## PROMPT A
Echo back every line of the listing below that follows the album article, word for word, leaving out the pictures.

## PASSAGE FOR REVIEW
# # # # # # #

Studio album by Amanda Lear
- Released: 1979
- Recorded: September–December 1978
- Studio: Musicland, Munich, Germany
- Genre: Euro disco, pop
- Length: 39:25
- Language: English, French, German
- Label: Ariola
- Producer: Anthony Monn

Amanda Lear chronology
| Sweet Revenge (1978) | Never Trust a Pretty Face (1979) | Diamonds for Breakfast (1980) |

= Never Trust a Pretty Face =

Never Trust a Pretty Face is the third studio album by French singer Amanda Lear, released by the West German label Ariola Records in 1979. The album included notable hit singles "The Sphinx" and "Fashion Pack (Studio 54)", and turned out a commercial and critical success.

Professional ratings
Review scores
| Source | Rating |
| AllMusic | Star |

== Background ==
After two successful albums, Lear was teamed up again with producer Anthony Monn to work on their next effort. Never Trust a Pretty Face was recorded between September and December 1978 at Musicland Studios in Munich, Germany, and released in early 1979. Most songs were composed by Monn, and all lyrics but one were written by Lear herself. Musically, the album was a combination of disco, which was at the peak of its popularity at that time, with other musical genres, such as rock on "Forget It", cabaret music on "Miroir" and electronica on "Black Holes" and "Intellectually". It also included a German-English dance version of a war-time classic "Lili Marleen" and a number of ballads, making it one of Lear's most diverse albums. The song "Black Holes" was dedicated to Salvador Dalí.

# # # # # # #

## PROMPT B
Duplicate the album article verbatim, starting at "Amanda Lear chronology" and ending at "and critical success.".

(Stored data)

# # # # # # #

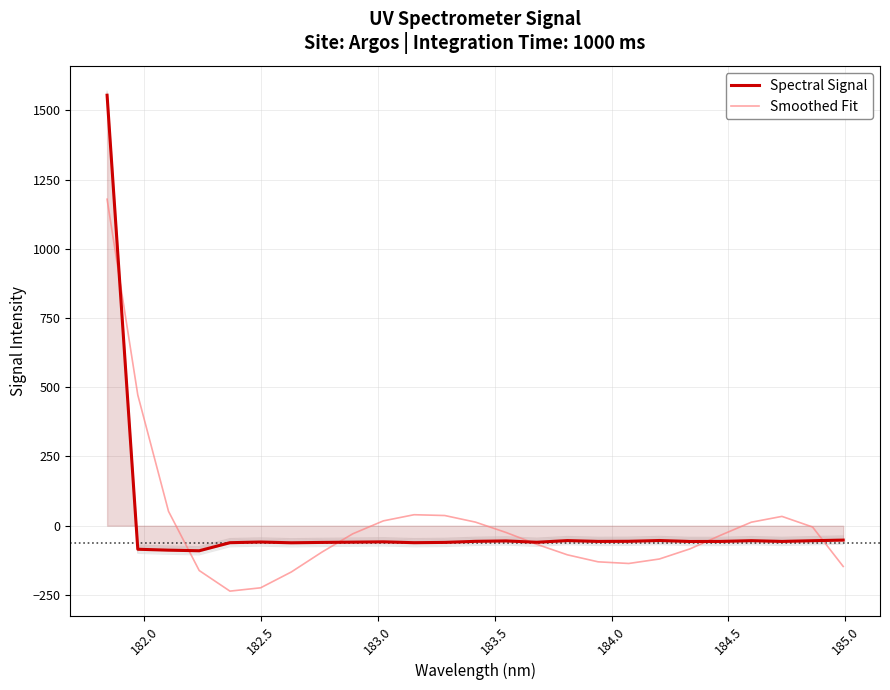

What is the minimum value for Spectral Signal?

-90.5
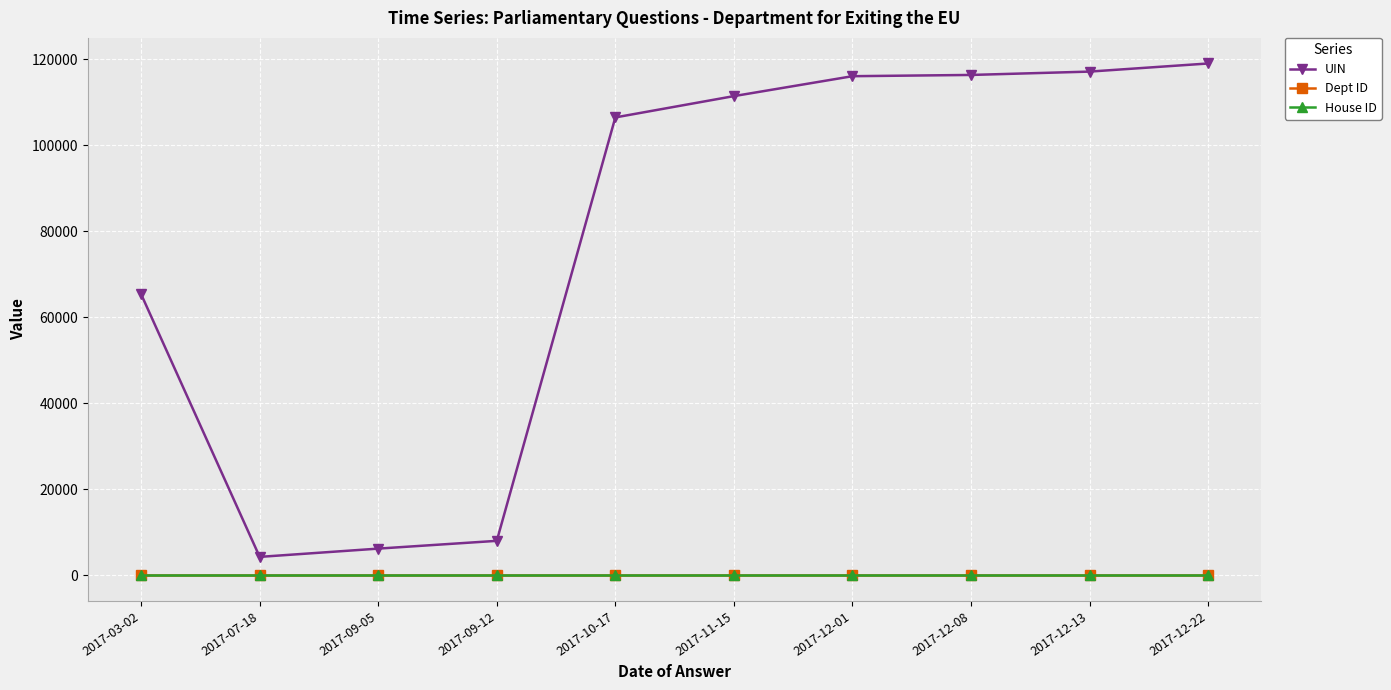

Which series has the widest spread of values?

UIN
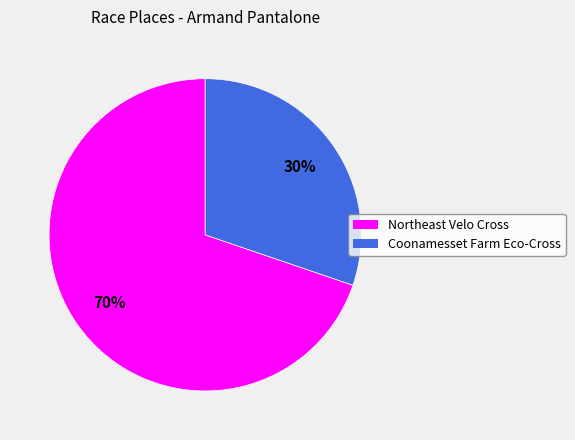

To the nearest percent, what portion does Northeast Velo Cross represent?

70%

# # # # # # #

## RESPONSE AREA A
What is the minimum value for Spectral Signal?

-90.5

Which series has the widest spread of values?

UIN

To the nearest percent, what portion does Northeast Velo Cross represent?

70%

## RESPONSE AREA B
Amanda Lear chronology
| Sweet Revenge (1978) | Never Trust a Pretty Face (1979) | Diamonds for Breakfast (1980) |

= Never Trust a Pretty Face =

Never Trust a Pretty Face is the third studio album by French singer Amanda Lear, released by the West German label Ariola Records in 1979. The album included notable hit singles "The Sphinx" and "Fashion Pack (Studio 54)", and turned out a commercial and critical success.